The Covington City Council will consider the formation of utility committee that will be composed of residents, city officials and utility experts, in an effort to connect better to a community suffering from high utility prices.
For the second straight week residents used the public comments of Monday’s city council to discuss high utility rates.
City resident Rosie Crawford said regardless of whether the city has actually lowered its utility rates, too many residents simply can’t afford their bills.
She asked if the city could help in any way, by bringing in more utility assistance groups, by increasing property taxes and lowering utility rates or by simply lowering rates.
"So you (Mayor Kim Carter) also stated that you would hate to see what the taxes for property would be like if the only alternative (to lower utility rates) would be to increase the property taxes," Crawford said. "Certain segments of the population are bearing the brunt of the high utilities the city is being run on.

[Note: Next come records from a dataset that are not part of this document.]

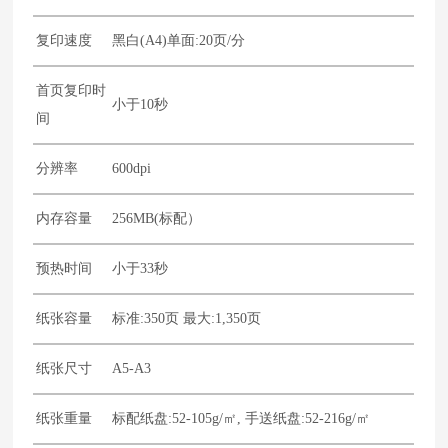
复印速度
黑白(A4)单面:20页/分
首页复印时
小于10秒
间
分辨率
600dpi
内存容量
256MB(标配）
预热时间
小于33秒
纸张容量
标准:350页 最大:1,350页
纸张尺寸
A5-A3
纸张重量
标配纸盘:52-105g/㎡, 手送纸盘:52-216g/㎡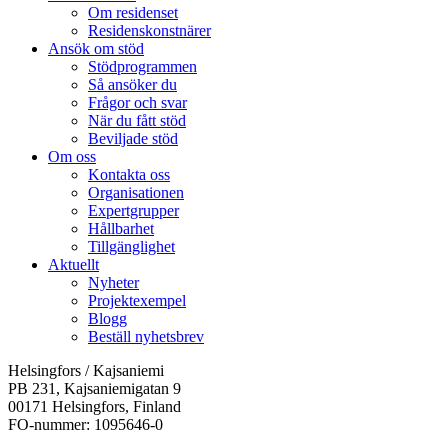
Om residenset
Residenskonstnärer
Ansök om stöd
Stödprogrammen
Så ansöker du
Frågor och svar
När du fått stöd
Beviljade stöd
Om oss
Kontakta oss
Organisationen
Expertgrupper
Hållbarhet
Tillgänglighet
Aktuellt
Nyheter
Projektexempel
Blogg
Beställ nyhetsbrev
Helsingfors / Kajsaniemi
PB 231, Kajsaniemigatan 9
00171 Helsingfors, Finland
FO-nummer: 1095646-0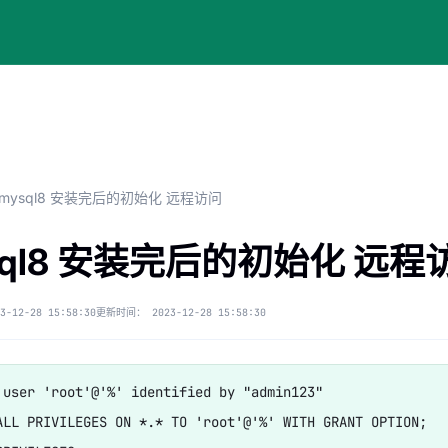
mysql8 安装完后的初始化 远程访问
sql8 安装完后的初始化 远程
3-12-28 15:58:30
更新时间：
2023-12-28 15:58:30
 user 'root'@'%' identified by "admin123"

ALL PRIVILEGES ON *.* TO 'root'@'%' WITH GRANT OPTION;
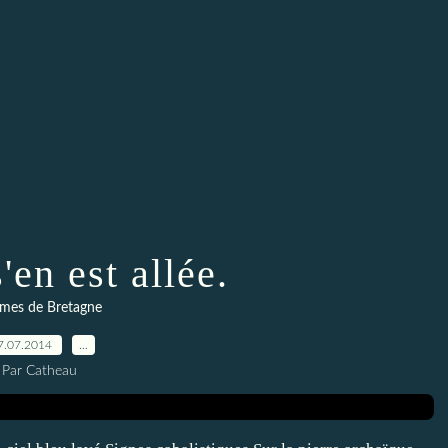
'en est allée.
mes de Bretagne
7.07.2014
…
Par Catheau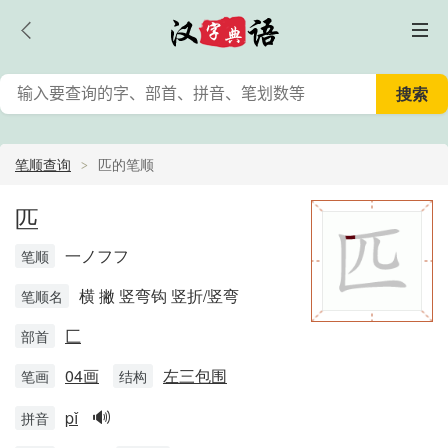
笔顺查询
匹的笔顺
匹
一ノフフ
笔顺
横 撇 竖弯钩 竖折/竖弯
笔顺名
匚
部首
04画
左三包围
笔画
结构
🔊
pǐ
拼音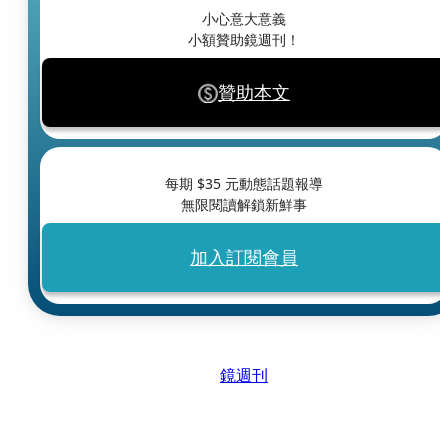
小心意大意義
小額贊助鏡週刊！
贊助本文
每期 $
35
元動態話題報導
無限閱讀解鎖新鮮事
加入訂閱會員
鏡週刊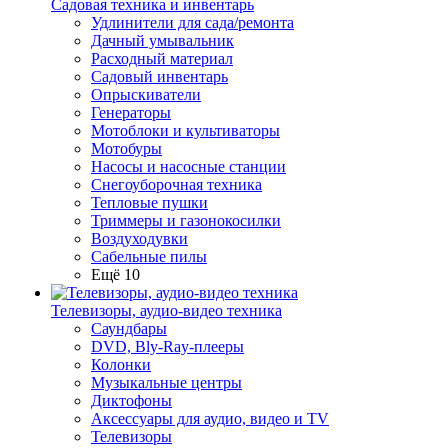
Садовая техника и инвентарь
Удлинители для сада/ремонта
Дачный умывальник
Расходный материал
Садовый инвентарь
Опрыскиватели
Генераторы
Мотоблоки и культиваторы
Мотобуры
Насосы и насосные станции
Снегоуборочная техника
Тепловые пушки
Триммеры и газонокосилки
Воздуходувки
Сабельные пилы
Ещё 10
Телевизоры, аудио-видео техника
Саундбары
DVD, Bly-Ray-плееры
Колонки
Музыкальные центры
Диктофоны
Аксессуары для аудио, видео и TV
Телевизоры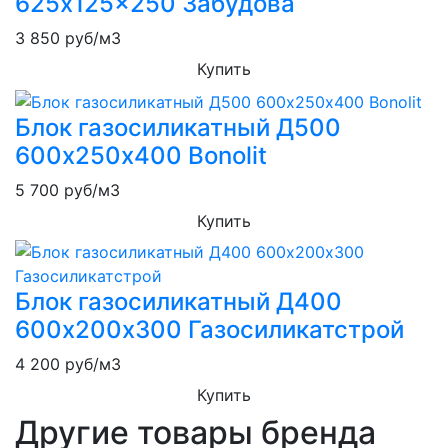
625x125x250 Забудова
3 850
руб/м3
Купить
Блок газосиликатный Д500
600х250х400 Bonolit
5 700
руб/м3
Купить
Блок газосиликатный Д400
600х200х300 Газосиликатстрой
4 200
руб/м3
Купить
Другие товары бренда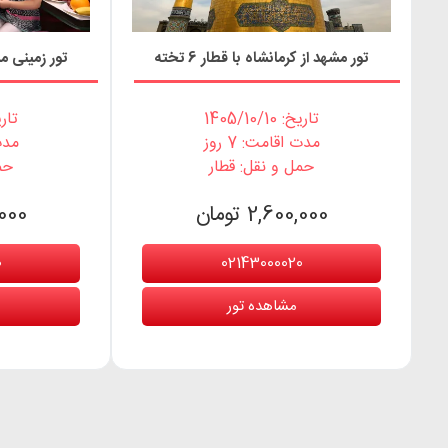
تور مشهد از کرمانشاه با قطار 6 تخته
تور زمینی مشهد با
تاریخ: 1405/10/10
تاریخ: 0
مدت اقامت: 7 روز
مدت 
حمل و نقل: قطار
حم
2,600,000 تومان
0,000
0
02143000020
مشاهده تور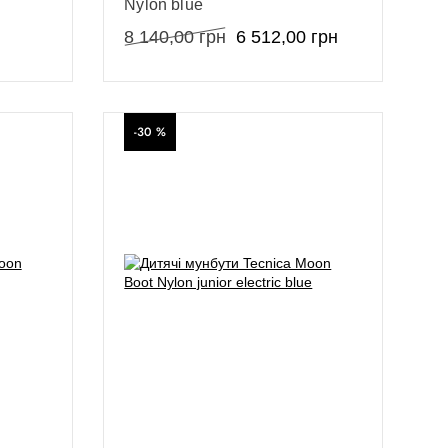
Nylon blue
8 140,00
грн
6 512,00
грн
-30 %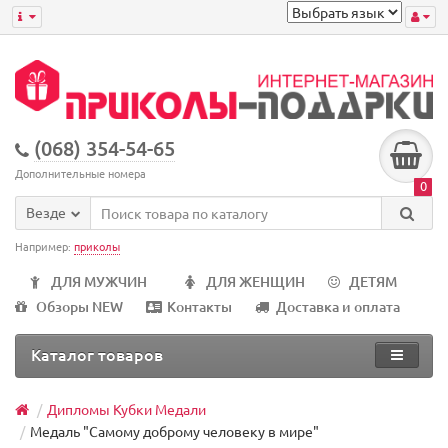
(068) 354-54-65
Дополнительные номера
0
Везде
Например:
приколы
ДЛЯ МУЖЧИН
ДЛЯ ЖЕНЩИН
ДЕТЯМ
Обзоры NEW
Контакты
Доставка и оплата
Каталог товаров
Дипломы Кубки Медали
Медаль "Самому доброму человеку в мире"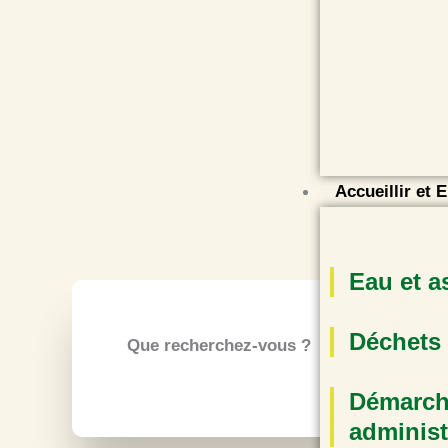
Accueillir et 
Eau et a
Déchets
Que recherchez-vous ?
Démarch
administ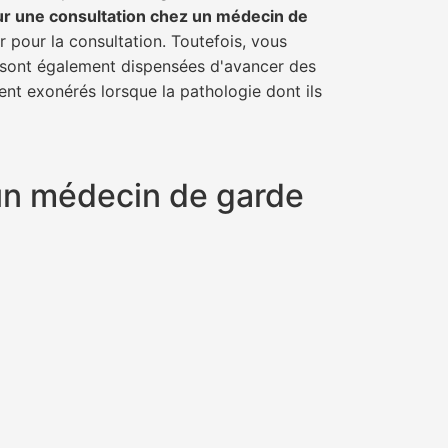
ur une consultation chez un médecin de
r pour la consultation. Toutefois, vous
il sont également dispensées d'avancer des
ent exonérés lorsque la pathologie dont ils
 un médecin de garde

So while property y owners who really, really own property are getting by without paying their percentage to the degree we are having to pay utilities to run the city."
Although the debate took place at the beginning of the meeting, it was at the end of the meeting after most people had left that City Manager Steve Horton said a committee could be a good idea. He suggested the group could brainstorm about ways to help lower utilities and could also use the community representatives to help inform their fellow residents.

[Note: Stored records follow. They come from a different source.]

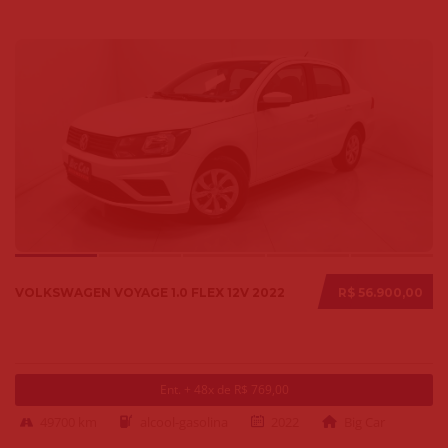
VOLKSWAGEN VOYAGE 1.0 FLEX 12V 2022
R$ 56.900,00
Ent. + 48x de R$ 769,00
49700 km
alcool-gasolina
2022
Big Car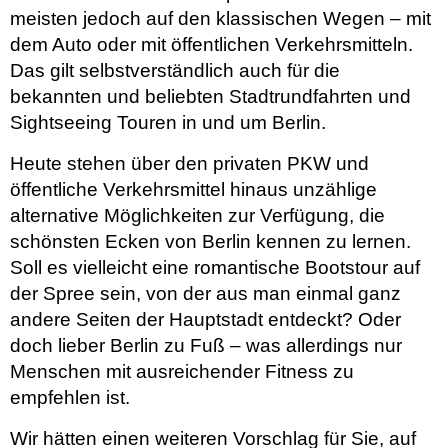
meisten jedoch auf den klassischen Wegen – mit
dem Auto oder mit öffentlichen Verkehrsmitteln.
Das gilt selbstverständlich auch für die
bekannten und beliebten Stadtrundfahrten und
Sightseeing Touren in und um Berlin.
Heute stehen über den privaten PKW und
öffentliche Verkehrsmittel hinaus unzählige
alternative Möglichkeiten zur Verfügung, die
schönsten Ecken von Berlin kennen zu lernen.
Soll es vielleicht eine romantische Bootstour auf
der Spree sein, von der aus man einmal ganz
andere Seiten der Hauptstadt entdeckt? Oder
doch lieber Berlin zu Fuß – was allerdings nur
Menschen mit ausreichender Fitness zu
empfehlen ist.
Wir hätten einen weiteren Vorschlag für Sie, auf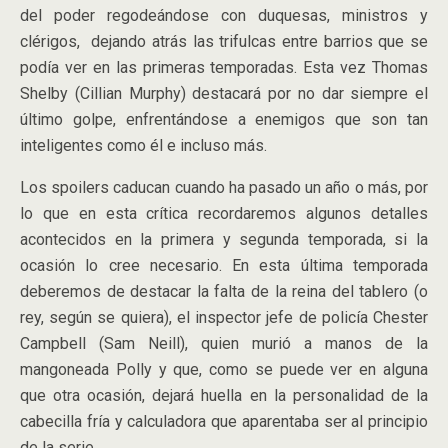
del poder regodeándose con duquesas, ministros y
clérigos, dejando atrás las trifulcas entre barrios que se
podía ver en las primeras temporadas. Esta vez Thomas
Shelby (Cillian Murphy) destacará por no dar siempre el
último golpe, enfrentándose a enemigos que son tan
inteligentes como él e incluso más.
Los spoilers caducan cuando ha pasado un año o más, por
lo que en esta crítica recordaremos algunos detalles
acontecidos en la primera y segunda temporada, si la
ocasión lo cree necesario. En esta última temporada
deberemos de destacar la falta de la reina del tablero (o
rey, según se quiera), el inspector jefe de policía Chester
Campbell (Sam Neill), quien murió a manos de la
mangoneada Polly y que, como se puede ver en alguna
que otra ocasión, dejará huella en la personalidad de la
cabecilla fría y calculadora que aparentaba ser al principio
de la serie.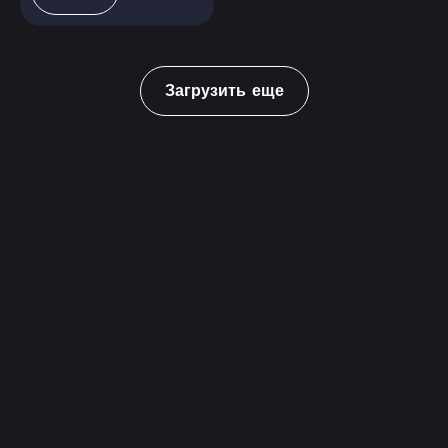
Загрузить еще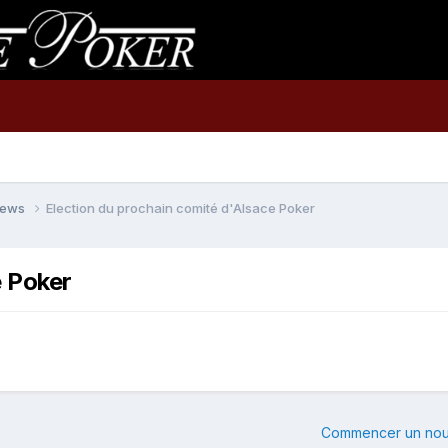
 news
Election du prochain comité d'Alsace Poker
e Poker
Commencer un nou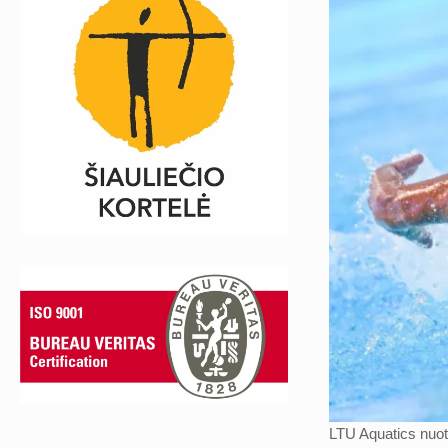
LTU Aquatics nuot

"I think Ms. Crawford had a lot comments that were thought provoking, and if there are ways to entice or find out about utility assistance we should look into those (more)," he said. "We’re kind of spiraling a little bit out of control. The numbers are what they are. I listened to Ms. Crawford and she said she understood the numbers are what they are and she understood that people still cant pay the bills. The utilities still can be reasonable but people still can’t pay."

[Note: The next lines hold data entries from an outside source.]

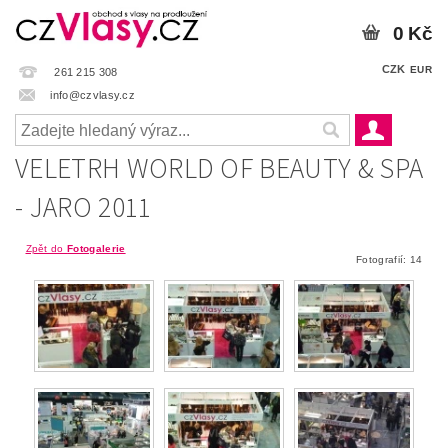
0 Kč
CZK
EUR
261 215 308
info@czvlasy.cz
VELETRH WORLD OF BEAUTY & SPA
- JARO 2011
Zpět do
Fotogalerie
Fotografií: 14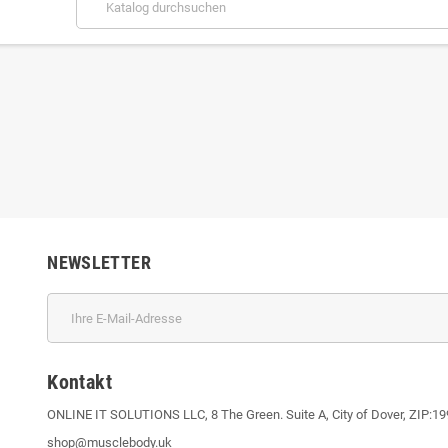
NEWSLETTER
Kontakt
ONLINE IT SOLUTIONS LLC, 8 The Green. Suite A, City of Dover, ZIP:1
shop@musclebody.uk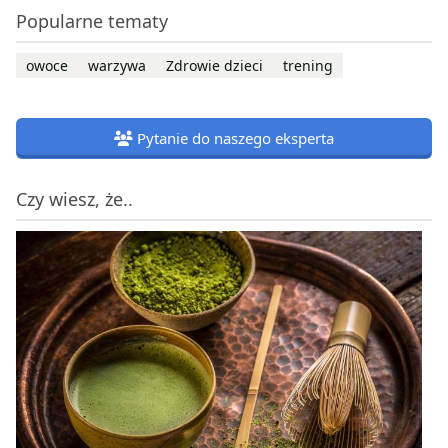
Popularne tematy
owoce
warzywa
Zdrowie dzieci
trening
Pytanie do naszego eksperta
Czy wiesz, że..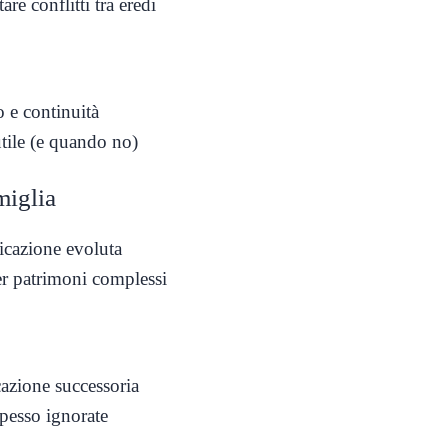
re conflitti tra eredi
 e continuità
ile (e quando no)
miglia
icazione evoluta
r patrimoni complessi
cazione successoria
spesso ignorate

At the March 1 meeting, city officials referred needy residents to several non-profit groups that provided utility assistance. However, Crawford said that the problem is most of the groups, including the Salvation Army and FaithWorks, only provide one month of utility assistance to a residence every 12 months. For residents whose bills are high every month, that really doesn’t help.
She asked if there was a way to entice more non-profit groups to come to Covington, but Horton said that decision is up to the non-profits. However, when discussing the committee, he said they could explore outreach efforts.
Crawford then asked if it would be possible to reduce utility rates and raise property rates, because many of the poorer residents are being hurt by the high electricity rates.
Mayor Kim Carter said the real issue is the large stock of substandard housing in Covington.
"We have a high percentage of substandard housing. Housing with out a lick of insulation in the walls. Housing built a hundred years ago wasn’t meant to last a hundred years. We’ll call it like it is, the majority of substandard housing is in the African American historical neighborhoods," she said. "But again it’s back to usage. If you don’t have central heat and you’re on a fixed income and you’re have a space heater you plug it and in crank it up, the meter is going crazy out there."
She said the community has to improve housing, which she and the council have made a top priority. She also said that weatherization is incredibly important.
However, Crawford said some people have weatherized their house and are using less power, but can’t get bills down.
Carter said her bill went up around $80 per month because of increased gas usage, but Crawford said hers went up by $200. Others have seen even bigger increases.
It seemed the only alternative could be to reduce utility rates, but Carter said the city is running a business and can’t afford to lose money. However, Carter and several council members expressed empathy toward how their residents are feeling.
Forrest Sawyer Jr. asked if it was fair for residents who live in the county to subsidize the city’s budget by paying higher utility rates, but Carter said the city is providing a commodity and is charging a fair rate. Horton presented data obtained from the Public Service Commission’s Web site that showed Covington had a lower electricity rate than other cities in Newton County and Georgia Power and Snapping Shoals, for some usage categories.
During the discussion about the committee, Carter said some governments go so far as to use a utility authority to take politics out of the issue.
"Don’t know if we as a business we can afford to go down on the rates. Number one we’re already affordable … but if we did go down by a nickel per kilowatt hour, what would that mean to the government and the utility. Perhaps those conversations could happen," Carter said.
The council members agreed to discuss the utility issues at this week’s planning retreat.
"If there are enough complaints about an issue that institutes a problem," Councilwoman Hawnethia Williams said. "We got to, need to, we’ve got to find a way to do something. This is not going to go away."